I wonder, if the Prime Minister had his way, whether he would still have Atlantic Canadians locked in their homes, for their own safety of course. Perhaps he might consider chipping in with the Atlantic Canadians on their share of his carbon tax to help offset the cost of keeping these home detention centres warm this coming season, just in case he needs them one more time. It is frustrating for me to stand in this House, time and time again, and explain the realities of rural life to the government.
I understand that, as members of the House, we all represent different constituencies and geographies, none being more important than the other, but there is a reality to Canadian life. Our country is large and vast, and a great many Canadians live in rural settings. They understand what choices work for them and their families, and they do not need the Liberal government taxing them in a punishing sequence for choosing the only available option that is safe and can be relied upon. Canadians are better to choose for themselves.

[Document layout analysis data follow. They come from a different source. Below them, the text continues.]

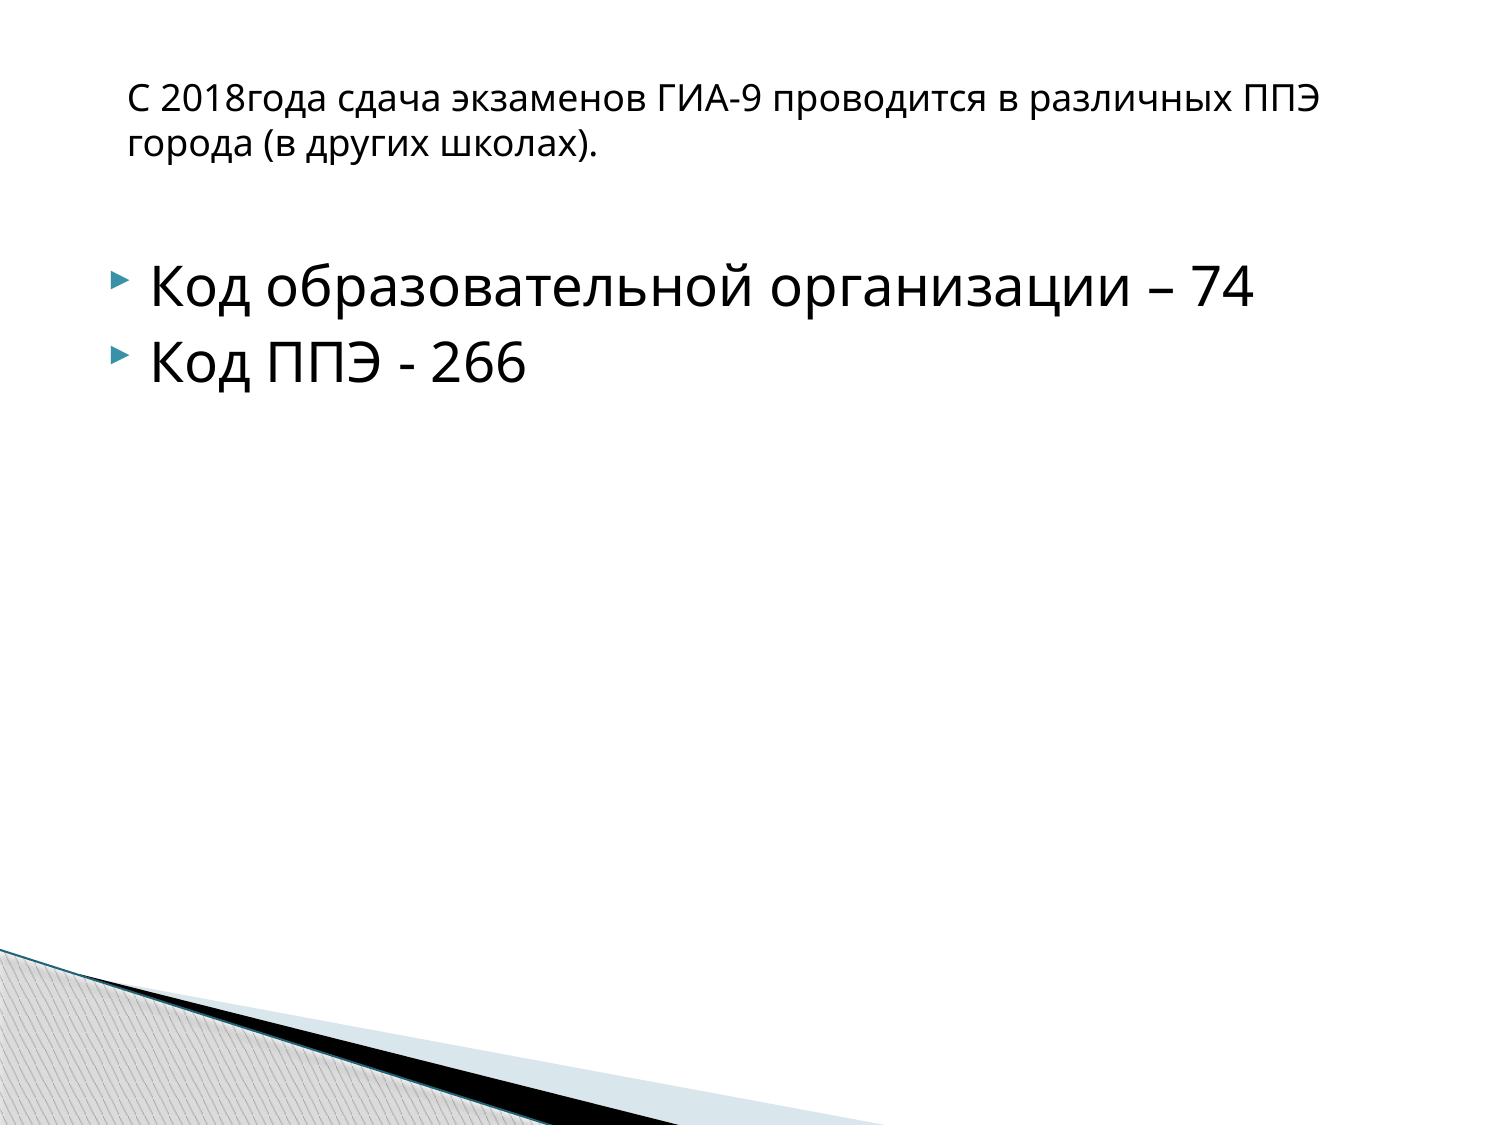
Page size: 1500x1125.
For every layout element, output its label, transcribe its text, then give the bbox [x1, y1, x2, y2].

list Код образовательной организации – 74 Код ППЭ - 266 [75, 243, 1425, 468]
text_box С 2018года сдача экзаменов ГИА-9 проводится в различных ППЭ города (в других школах). [112, 66, 1471, 172]
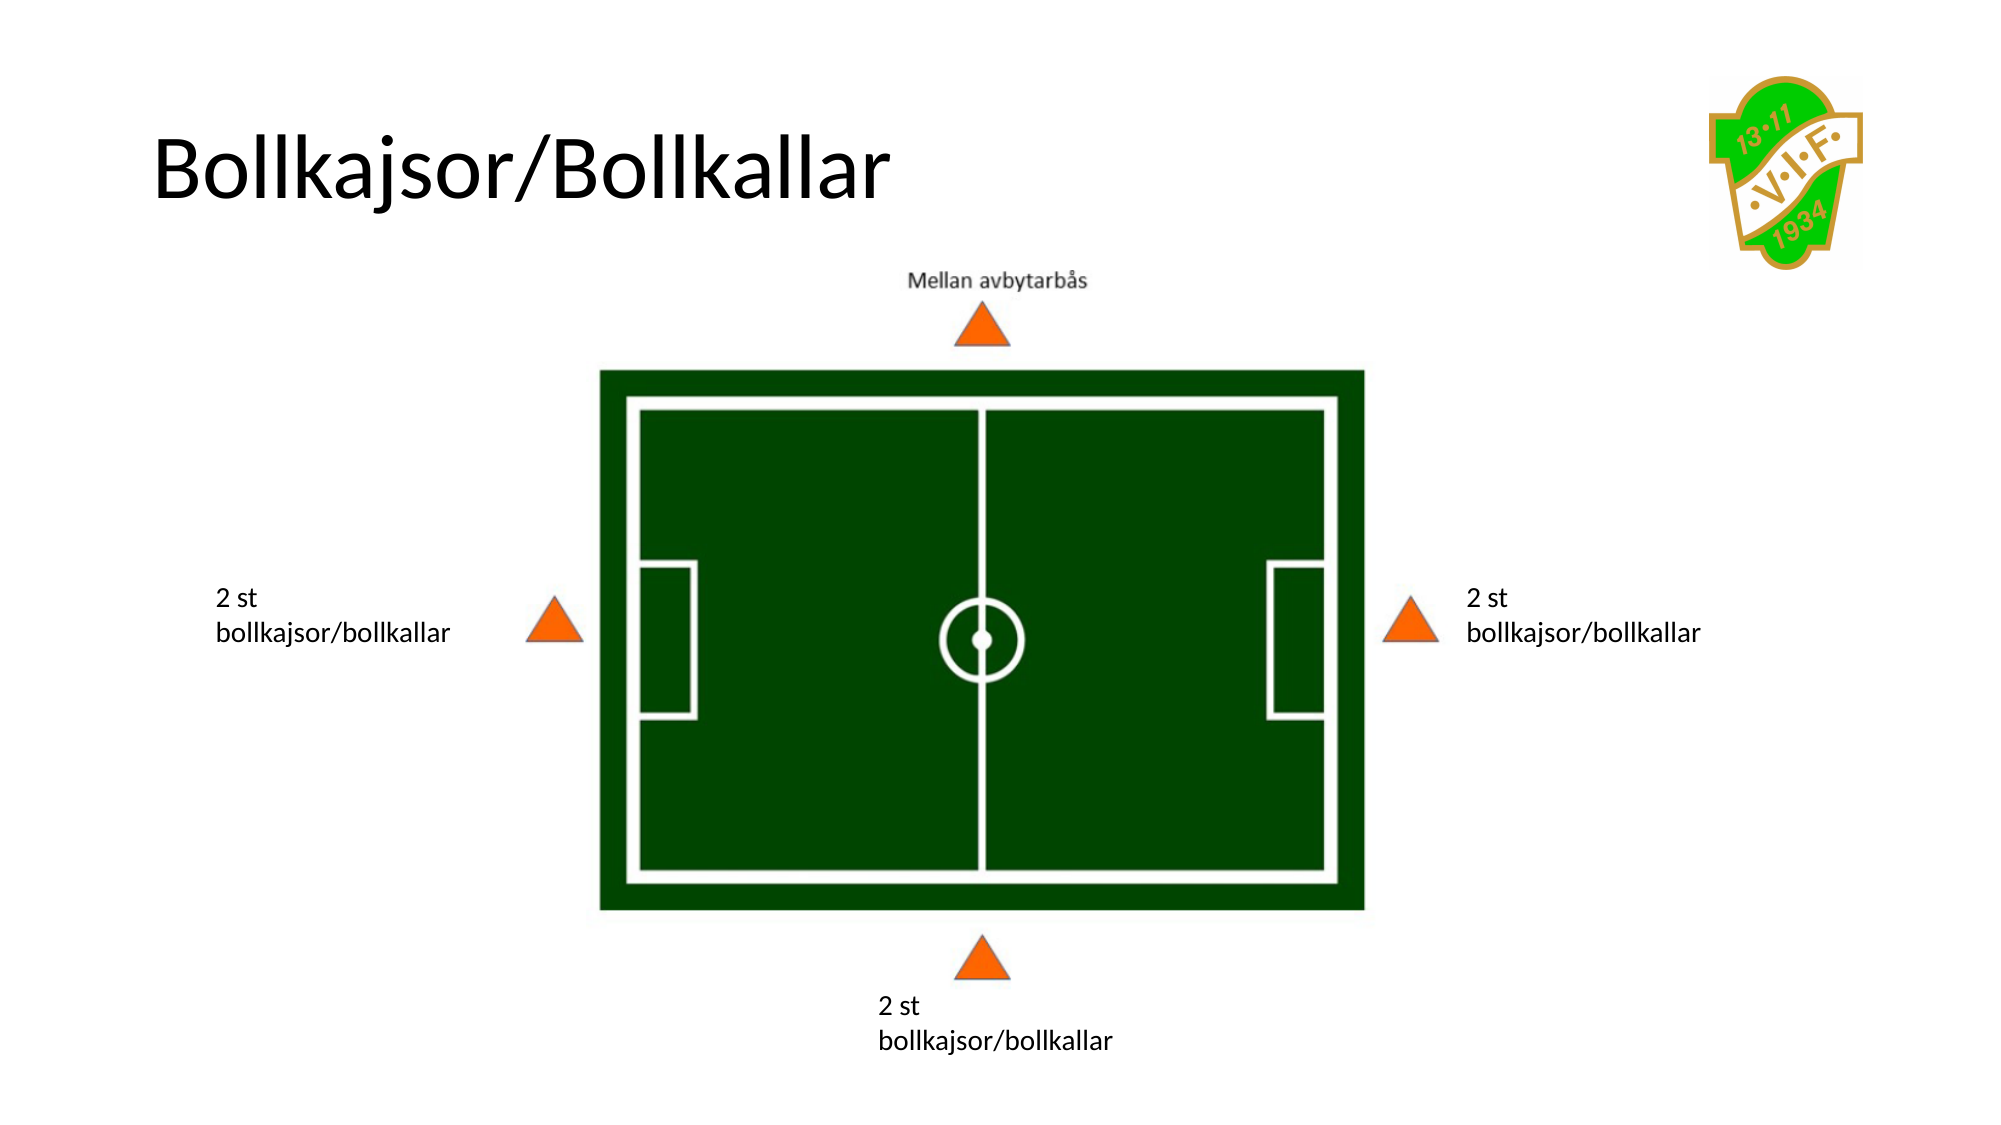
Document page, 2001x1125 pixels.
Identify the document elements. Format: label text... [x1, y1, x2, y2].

picture [471, 235, 1472, 993]
title Bollkajsor/Bollkallar [137, 59, 1863, 278]
text_box 2 st bollkajsor/bollkallar [863, 1002, 1172, 1064]
text_box 2 st bollkajsor/bollkallar [1476, 571, 1760, 657]
text_box 2 st bollkajsor/bollkallar [200, 571, 466, 657]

The Liberal government has made enough decisions for people who did not want them to begin with. The government has mismanaged the economy in such a way that the price of heating oil has already more than doubled on its watch. Other necessities, like food and certainly the cost of building or maintaining homes with repairs, has at least doubled. The punishment of Liberal inflation never ends for Canadians, but their pain is the government's gain. For every item or service in our economy that is subject to the federal portion of the HST and has doubled in price, the government is now collecting double the tax on these items than it would have only a year or two ago.
To be fair, to any normal responsible government, this additional tax revenue would be a windfall and help to allow a budget to balance itself, as the Prime Minister likes to say, but I understand the government has a severe spending problem. Even this doubling in revenue is not nearly enough for them. They have, in fact, caused inflation. Much of these high percentages we have are caused by the government's inability to have monetary policy and manage the books of this country.
I revert to the fact that the Premier of Newfoundland and Labrador, a Liberal friend of the government, has publicly called on the Prime Minister to exempt home heating oil from the Liberal carbon tax. This is not Ottawa Liberals whispering to themselves that it is time for the Prime Minister to move on. I can understand why the Prime Minister, with no serious job prospects of his own on the horizon, would ignore these Liberals, but a sitting and popular Liberal premier in Atlantic Canada, in Newfoundland and Labrador, speaking about it aloud in the news is a whole different story.
I implore the Prime Minister, even if he does not listen to the Ottawa Liberals urging him to walk the plank, to at least listen to this one Liberal who has the courage of his convictions to try to explain these bread and butter issues to the federal government, which is so very out of touch. Premier Andrew Furey from Newfoundland and Labrador has made the decision to have the courage of his convictions, and we applaud him for that.
I proudly support this motion to remove the Liberal carbon tax on home heating fuels. This is what my constituents have told me to do, and now I have relayed their concerns to the House. The tax grab by the Liberal government will increase heating costs by over 20% for working Canadians, and as the Premier of Newfoundland and Labrador has rightly said, it will create “undue economic burdens” on Canadians who do not have the resources to cope with this burden.